**TASK REQUIREMENTS:**
Update the text of each of the following items by replacing "অস্থিরতা" with "অনিশ্চয়তা", and reproduce the lines with everything else left unchanged.

**EXERCISE MATERIALS:**
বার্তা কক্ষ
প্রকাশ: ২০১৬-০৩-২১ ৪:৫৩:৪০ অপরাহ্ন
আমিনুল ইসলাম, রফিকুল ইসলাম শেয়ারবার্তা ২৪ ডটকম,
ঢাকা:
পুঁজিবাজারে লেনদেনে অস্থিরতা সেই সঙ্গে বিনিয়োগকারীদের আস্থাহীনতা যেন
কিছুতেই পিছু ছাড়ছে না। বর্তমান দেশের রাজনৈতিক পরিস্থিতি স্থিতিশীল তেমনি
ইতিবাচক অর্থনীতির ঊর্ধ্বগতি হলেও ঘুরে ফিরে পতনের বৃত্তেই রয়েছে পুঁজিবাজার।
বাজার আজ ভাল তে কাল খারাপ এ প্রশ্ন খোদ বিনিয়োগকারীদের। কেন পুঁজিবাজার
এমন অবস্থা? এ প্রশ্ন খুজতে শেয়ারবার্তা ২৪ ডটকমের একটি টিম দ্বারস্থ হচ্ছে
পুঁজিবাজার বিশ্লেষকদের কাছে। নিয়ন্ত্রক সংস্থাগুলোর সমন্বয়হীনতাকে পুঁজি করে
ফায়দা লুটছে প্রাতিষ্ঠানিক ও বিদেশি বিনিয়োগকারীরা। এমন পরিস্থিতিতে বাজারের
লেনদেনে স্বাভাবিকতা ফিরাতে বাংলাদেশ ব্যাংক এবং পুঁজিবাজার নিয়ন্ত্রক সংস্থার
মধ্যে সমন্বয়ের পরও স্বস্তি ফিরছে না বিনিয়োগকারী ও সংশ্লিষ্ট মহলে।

**ANSWER SECTION:**
বার্তা কক্ষ
প্রকাশ: ২০১৬-০৩-২১ ৪:৫৩:৪০ অপরাহ্ন
আমিনুল ইসলাম, রফিকুল ইসলাম শেয়ারবার্তা ২৪ ডটকম,
ঢাকা:
পুঁজিবাজারে লেনদেনে অনিশ্চয়তা সেই সঙ্গে বিনিয়োগকারীদের আস্থাহীনতা যেন
কিছুতেই পিছু ছাড়ছে না। বর্তমান দেশের রাজনৈতিক পরিস্থিতি স্থিতিশীল তেমনি
ইতিবাচক অর্থনীতির ঊর্ধ্বগতি হলেও ঘুরে ফিরে পতনের বৃত্তেই রয়েছে পুঁজিবাজার।
বাজার আজ ভাল তে কাল খারাপ এ প্রশ্ন খোদ বিনিয়োগকারীদের। কেন পুঁজিবাজার
এমন অবস্থা? এ প্রশ্ন খুজতে শেয়ারবার্তা ২৪ ডটকমের একটি টিম দ্বারস্থ হচ্ছে
পুঁজিবাজার বিশ্লেষকদের কাছে। নিয়ন্ত্রক সংস্থাগুলোর সমন্বয়হীনতাকে পুঁজি করে
ফায়দা লুটছে প্রাতিষ্ঠানিক ও বিদেশি বিনিয়োগকারীরা। এমন পরিস্থিতিতে বাজারের
লেনদেনে স্বাভাবিকতা ফিরাতে বাংলাদেশ ব্যাংক এবং পুঁজিবাজার নিয়ন্ত্রক সংস্থার
মধ্যে সমন্বয়ের পরও স্বস্তি ফিরছে না বিনিয়োগকারী ও সংশ্লিষ্ট মহলে।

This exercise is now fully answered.